Indietreggiammo insieme inciampando uno sopra l'altro e distendendoci subito dopo sul letto, ci liberammo degli ultimi vestiti che ci ostacolavano per viverci a fondo.
Entrò in me e a quella sensazione chiusi gli occhi per godermi a pieno quel momento.
Appena li riaprii iniziò a muoversi, non c'erano bisogno di parlare tra noi, non c'era bisogno di dirsi "ti amo" in questo momento, bastava guardarsi negli occhi a vicenda per capire cosa stava pensando l'altro, ci specchiavamo a vicenda uno nell'altro.
I nostri silenzi erano pieni di parole.
Dopo numerose spinte iniziai a sentire crescere un grande calore nella pancia, conficcai le unghie nella sua schiena mentre sentivo i suoi muscoli tendersi sotto il mio tocco.
E arrivai al culmine stringendomi intorno a lui, abbandonandomi a lui come proprio lui aveva appena fatto.
Così si distese accanto a me e io mi rannicchiai vicino a lui intrecciando le mie gambe alle sue.

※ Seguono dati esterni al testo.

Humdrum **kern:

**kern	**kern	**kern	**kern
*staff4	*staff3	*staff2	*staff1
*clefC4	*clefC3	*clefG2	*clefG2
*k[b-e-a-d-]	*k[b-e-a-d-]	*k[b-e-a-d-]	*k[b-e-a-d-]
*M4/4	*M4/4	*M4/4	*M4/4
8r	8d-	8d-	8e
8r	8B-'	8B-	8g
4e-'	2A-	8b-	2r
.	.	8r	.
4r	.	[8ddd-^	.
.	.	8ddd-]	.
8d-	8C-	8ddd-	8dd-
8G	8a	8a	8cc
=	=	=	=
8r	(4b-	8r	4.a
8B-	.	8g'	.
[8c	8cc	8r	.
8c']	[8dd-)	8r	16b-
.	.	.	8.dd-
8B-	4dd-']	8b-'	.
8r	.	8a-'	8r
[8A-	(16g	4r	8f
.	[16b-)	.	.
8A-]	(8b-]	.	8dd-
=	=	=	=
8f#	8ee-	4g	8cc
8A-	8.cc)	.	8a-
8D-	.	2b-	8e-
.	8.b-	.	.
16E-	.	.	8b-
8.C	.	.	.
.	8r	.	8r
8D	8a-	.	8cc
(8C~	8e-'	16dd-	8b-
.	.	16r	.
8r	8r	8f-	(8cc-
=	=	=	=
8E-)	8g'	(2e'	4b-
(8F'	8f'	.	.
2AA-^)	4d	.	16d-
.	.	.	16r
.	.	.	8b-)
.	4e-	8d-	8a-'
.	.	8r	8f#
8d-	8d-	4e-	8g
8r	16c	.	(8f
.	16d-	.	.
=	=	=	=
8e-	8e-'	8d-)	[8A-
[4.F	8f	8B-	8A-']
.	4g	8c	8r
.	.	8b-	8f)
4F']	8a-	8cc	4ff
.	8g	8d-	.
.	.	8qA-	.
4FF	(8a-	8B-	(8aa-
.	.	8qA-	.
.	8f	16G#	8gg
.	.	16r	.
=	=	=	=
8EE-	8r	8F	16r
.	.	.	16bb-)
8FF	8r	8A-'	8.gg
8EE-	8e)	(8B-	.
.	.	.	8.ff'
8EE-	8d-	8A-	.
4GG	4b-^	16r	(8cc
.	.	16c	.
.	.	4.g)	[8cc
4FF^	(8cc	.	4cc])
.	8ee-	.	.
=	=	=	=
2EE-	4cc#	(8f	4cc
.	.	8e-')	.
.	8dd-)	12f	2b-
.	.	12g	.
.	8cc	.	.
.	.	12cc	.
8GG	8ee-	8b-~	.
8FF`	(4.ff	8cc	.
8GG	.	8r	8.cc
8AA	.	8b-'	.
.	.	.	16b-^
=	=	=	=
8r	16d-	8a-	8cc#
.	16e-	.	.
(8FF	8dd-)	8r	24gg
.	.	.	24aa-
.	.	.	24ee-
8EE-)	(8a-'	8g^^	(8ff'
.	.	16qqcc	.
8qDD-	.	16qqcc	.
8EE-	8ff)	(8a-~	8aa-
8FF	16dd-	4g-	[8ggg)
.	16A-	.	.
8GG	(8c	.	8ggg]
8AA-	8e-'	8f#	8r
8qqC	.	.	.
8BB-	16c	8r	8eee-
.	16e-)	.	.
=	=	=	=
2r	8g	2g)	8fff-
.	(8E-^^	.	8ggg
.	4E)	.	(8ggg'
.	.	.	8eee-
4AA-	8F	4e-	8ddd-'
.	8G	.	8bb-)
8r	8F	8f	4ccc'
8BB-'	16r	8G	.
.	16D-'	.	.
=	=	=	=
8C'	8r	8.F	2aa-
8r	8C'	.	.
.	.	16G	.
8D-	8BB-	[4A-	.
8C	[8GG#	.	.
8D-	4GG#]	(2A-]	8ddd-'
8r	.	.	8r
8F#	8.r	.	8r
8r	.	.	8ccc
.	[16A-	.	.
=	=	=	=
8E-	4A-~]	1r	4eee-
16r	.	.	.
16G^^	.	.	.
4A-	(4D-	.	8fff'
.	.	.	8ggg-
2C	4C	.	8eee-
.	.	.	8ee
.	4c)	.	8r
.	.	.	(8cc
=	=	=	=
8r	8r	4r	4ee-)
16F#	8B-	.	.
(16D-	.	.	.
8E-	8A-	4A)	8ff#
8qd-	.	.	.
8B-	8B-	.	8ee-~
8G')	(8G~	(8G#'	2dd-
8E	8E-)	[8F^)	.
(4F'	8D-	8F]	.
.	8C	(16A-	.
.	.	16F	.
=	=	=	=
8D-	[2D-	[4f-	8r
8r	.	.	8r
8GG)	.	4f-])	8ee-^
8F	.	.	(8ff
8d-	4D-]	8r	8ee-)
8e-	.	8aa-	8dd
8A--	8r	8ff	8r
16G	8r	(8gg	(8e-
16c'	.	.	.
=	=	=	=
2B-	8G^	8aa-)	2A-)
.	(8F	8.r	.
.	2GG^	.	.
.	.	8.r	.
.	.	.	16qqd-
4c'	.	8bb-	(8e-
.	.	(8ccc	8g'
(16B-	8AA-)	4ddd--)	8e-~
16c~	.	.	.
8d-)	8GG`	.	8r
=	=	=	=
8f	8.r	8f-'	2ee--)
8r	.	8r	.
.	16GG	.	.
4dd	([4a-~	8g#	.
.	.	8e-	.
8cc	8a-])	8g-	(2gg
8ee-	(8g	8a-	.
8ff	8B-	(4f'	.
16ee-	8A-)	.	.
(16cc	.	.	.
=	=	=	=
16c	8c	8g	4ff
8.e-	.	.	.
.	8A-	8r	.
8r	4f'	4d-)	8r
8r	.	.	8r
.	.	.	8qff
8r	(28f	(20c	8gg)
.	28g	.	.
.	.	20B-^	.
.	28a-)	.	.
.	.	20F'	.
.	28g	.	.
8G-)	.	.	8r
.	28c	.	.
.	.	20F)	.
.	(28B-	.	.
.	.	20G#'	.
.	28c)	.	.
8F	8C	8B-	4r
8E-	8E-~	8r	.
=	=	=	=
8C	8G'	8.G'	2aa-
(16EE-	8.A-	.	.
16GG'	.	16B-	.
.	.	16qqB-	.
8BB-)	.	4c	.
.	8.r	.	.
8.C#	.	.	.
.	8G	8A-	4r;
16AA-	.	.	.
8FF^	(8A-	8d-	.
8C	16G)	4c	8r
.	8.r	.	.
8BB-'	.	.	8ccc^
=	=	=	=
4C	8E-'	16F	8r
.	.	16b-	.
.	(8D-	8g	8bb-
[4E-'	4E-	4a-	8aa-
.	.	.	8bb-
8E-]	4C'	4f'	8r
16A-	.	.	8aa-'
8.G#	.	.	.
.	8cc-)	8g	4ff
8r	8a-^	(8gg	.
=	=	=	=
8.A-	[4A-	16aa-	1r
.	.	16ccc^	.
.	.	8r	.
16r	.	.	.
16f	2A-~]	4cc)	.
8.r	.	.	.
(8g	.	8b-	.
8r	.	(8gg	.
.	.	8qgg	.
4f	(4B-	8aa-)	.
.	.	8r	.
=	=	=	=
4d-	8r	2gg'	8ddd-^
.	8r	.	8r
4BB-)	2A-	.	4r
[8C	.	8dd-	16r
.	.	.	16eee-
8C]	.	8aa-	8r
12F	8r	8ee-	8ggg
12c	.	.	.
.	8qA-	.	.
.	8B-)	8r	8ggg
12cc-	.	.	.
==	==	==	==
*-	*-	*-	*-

Questo era ciò che mi piaceva.
Godersi; amarsi e non solo sodddisfarsi.
Amavo fare l'amore con lui per poi ritrovarmi stretta nella sua presa, sotto le coperte, scaldandoci a vicenda ognuno con il respiro dell'altro, lontano da tutto e tutti.
Ero cambiata così tanto in un anno.
Cresciuta tanto,troppo forse.
Avevo veramente imparato a cogliere l'attimo, "carpe diem" dicevano, e questo era ciò che stavo facendo.

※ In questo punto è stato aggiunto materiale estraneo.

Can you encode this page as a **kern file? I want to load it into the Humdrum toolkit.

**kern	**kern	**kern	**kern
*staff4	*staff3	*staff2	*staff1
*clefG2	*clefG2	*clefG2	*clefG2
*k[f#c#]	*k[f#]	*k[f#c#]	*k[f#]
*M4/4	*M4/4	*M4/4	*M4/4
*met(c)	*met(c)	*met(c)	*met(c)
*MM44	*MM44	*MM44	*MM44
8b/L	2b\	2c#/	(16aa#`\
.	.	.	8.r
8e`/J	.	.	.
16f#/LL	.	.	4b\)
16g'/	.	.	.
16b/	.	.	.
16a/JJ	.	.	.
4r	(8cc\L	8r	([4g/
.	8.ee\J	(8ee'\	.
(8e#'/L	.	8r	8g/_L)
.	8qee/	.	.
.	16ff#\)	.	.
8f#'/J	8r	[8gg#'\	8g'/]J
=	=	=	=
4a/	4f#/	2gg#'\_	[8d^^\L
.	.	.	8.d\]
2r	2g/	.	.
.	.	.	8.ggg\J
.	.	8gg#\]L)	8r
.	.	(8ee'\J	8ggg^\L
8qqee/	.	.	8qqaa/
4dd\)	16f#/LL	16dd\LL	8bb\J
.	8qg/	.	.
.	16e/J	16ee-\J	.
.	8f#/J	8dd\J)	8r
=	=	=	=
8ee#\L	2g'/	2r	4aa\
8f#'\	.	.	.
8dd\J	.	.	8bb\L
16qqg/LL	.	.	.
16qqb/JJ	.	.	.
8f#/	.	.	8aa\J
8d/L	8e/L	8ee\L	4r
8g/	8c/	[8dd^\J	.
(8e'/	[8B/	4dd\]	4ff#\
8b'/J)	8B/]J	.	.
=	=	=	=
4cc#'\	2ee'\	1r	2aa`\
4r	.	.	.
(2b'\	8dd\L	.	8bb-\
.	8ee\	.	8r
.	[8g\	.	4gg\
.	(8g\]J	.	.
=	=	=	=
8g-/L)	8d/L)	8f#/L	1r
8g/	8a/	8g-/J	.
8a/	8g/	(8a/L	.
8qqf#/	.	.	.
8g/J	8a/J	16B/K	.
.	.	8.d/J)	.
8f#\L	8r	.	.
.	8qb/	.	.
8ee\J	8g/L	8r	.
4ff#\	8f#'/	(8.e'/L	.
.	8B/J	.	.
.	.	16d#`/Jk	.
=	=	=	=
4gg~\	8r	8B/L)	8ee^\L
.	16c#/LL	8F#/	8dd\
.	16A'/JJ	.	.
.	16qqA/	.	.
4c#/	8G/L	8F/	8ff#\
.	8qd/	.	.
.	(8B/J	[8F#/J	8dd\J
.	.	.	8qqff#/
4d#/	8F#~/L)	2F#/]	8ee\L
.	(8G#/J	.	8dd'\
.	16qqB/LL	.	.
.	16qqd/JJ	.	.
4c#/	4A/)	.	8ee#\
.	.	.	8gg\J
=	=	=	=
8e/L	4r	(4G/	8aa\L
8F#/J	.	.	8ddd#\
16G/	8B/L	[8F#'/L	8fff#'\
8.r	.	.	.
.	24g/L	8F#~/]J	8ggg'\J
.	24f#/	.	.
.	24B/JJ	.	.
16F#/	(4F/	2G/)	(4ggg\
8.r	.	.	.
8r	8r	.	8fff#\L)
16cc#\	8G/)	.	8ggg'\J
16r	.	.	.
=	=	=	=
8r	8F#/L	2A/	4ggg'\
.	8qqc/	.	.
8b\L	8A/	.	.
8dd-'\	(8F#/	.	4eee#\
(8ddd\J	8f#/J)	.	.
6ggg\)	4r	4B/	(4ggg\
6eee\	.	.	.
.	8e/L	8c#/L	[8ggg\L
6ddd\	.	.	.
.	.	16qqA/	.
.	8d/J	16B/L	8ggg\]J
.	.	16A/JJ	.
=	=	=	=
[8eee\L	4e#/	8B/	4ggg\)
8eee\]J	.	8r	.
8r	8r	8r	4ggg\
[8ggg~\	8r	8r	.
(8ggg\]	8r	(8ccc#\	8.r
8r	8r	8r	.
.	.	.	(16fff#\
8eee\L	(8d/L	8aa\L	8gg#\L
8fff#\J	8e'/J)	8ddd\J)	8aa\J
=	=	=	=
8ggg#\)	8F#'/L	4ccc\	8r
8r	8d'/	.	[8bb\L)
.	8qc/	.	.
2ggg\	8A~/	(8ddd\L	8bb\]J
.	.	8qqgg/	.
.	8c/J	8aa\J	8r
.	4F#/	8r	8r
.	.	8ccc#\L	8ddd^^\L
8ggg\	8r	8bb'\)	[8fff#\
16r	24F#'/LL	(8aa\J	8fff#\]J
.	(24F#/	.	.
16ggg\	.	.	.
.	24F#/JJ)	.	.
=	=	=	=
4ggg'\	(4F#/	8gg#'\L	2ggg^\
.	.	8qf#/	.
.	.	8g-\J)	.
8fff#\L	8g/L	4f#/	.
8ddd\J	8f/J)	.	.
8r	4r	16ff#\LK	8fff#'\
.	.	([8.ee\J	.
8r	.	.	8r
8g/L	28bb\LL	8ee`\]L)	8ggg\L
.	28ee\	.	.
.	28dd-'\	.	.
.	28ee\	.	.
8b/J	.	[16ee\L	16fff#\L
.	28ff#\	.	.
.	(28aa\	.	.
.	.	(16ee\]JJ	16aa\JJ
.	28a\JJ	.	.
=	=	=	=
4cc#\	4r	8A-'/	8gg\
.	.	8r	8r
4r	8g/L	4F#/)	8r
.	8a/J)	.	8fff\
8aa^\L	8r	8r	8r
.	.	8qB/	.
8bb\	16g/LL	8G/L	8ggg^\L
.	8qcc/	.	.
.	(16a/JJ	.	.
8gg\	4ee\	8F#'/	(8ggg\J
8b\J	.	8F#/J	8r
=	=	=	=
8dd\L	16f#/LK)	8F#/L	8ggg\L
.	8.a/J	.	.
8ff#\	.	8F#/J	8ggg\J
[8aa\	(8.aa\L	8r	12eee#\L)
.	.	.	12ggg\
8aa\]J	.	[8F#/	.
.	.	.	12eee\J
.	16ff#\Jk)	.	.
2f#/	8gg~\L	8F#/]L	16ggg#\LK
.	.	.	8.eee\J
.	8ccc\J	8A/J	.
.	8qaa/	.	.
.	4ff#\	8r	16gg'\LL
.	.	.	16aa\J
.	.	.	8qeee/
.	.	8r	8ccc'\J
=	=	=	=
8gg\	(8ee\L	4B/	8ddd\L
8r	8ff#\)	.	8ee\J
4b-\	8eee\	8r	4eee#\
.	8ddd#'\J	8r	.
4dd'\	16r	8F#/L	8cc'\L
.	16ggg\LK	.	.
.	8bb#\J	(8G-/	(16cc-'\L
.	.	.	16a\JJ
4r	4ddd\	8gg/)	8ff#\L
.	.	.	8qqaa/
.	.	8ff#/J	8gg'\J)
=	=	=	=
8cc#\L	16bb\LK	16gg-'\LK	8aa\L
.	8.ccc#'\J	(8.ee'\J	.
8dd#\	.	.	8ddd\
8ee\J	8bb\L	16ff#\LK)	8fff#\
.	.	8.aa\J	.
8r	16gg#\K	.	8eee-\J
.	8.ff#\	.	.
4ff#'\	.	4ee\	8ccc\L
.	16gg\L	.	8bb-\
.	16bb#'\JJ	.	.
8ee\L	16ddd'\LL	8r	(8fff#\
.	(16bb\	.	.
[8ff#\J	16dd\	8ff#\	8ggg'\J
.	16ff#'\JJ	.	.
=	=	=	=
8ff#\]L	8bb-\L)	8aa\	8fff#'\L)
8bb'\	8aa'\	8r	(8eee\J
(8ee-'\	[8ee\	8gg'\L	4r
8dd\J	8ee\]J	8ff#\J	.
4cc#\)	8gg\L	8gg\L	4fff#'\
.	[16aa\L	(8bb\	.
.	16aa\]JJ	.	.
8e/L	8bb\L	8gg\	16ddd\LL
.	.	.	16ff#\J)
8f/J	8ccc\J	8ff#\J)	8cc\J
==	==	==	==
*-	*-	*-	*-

Stringendolo a me, quasi da fargli male, da stritorarlo, sentivo il suo petto alzarsi e abbassarsi sotto il mio braccio.
Avevo quasi paura che potesse andare e uscire da quel nostro nascondiglio, ma lui ricambiava stringendomi più forte per rassicurarmi che non l'avrebbe fatto.
Inalavo il suo profumo,quello che mi piaceva tanto e posavo sempre la testa sul suo petto addormentandomi cullata dal ritmo del suo battito.

"Sei la droga più forte che abbia mai preso" proferì lui ad un tratto.

Sorrisi nel buio sicura che lui mi avrebbe vista lo stesso.
"Ti amo" risposi.

Mi accarezzò i capelli.
"Dormi ali, dormi. Veglio io su di te."